Deutschland | Frische Lebensmittel | Verbraucherpreise

Veggie-Alternativen sind in der Regel teurer

30.07.2026 (AMI) – Pflanzliche Alternativen sind längst im Handel angekommen. Doch beim Preis zeigt sich weiterhin ein deutlicher Unterschied zu klassischen tierischen Produkten. Ob Schnitzel, Hack oder Joghurt – Verbraucher zahlen für Veggie-Produkte häufig mehr. Der aktuelle AMI-Verbraucherpreisspiegel zeigt, wo die Preisaufschläge besonders hoch ausfallen.

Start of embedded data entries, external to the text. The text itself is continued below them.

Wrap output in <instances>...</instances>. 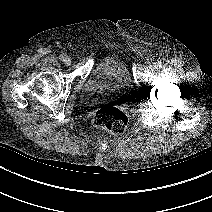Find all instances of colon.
Here are the masks:
<instances>
[{
    "label": "colon",
    "mask_w": 212,
    "mask_h": 212,
    "mask_svg": "<svg viewBox=\"0 0 212 212\" xmlns=\"http://www.w3.org/2000/svg\"><path fill=\"white\" fill-rule=\"evenodd\" d=\"M92 123L97 129L118 134L125 130L128 124V117L118 108L105 106L97 110L92 118Z\"/></svg>",
    "instance_id": "1"
}]
</instances>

Als Voraussetzung für eine nachhaltig positive Entwicklung der Nachfrage nach pflanzenbasierten Alternativen zu Lebensmittel tierischen Ursprungs gelten vergleichbare Niveaus hinsichtlich Verfügbarkeit, Geschmack und Preis. Die Verfügbarkeit vegetarischer und veganer Produkte ist gegeben, auch wenn die Sortimente in vielen tierischen Segmenten eine größere Tiefe aufweisen. Der Geschmack ist ein subjektives Empfinden. Der Preis ist jedoch messbar.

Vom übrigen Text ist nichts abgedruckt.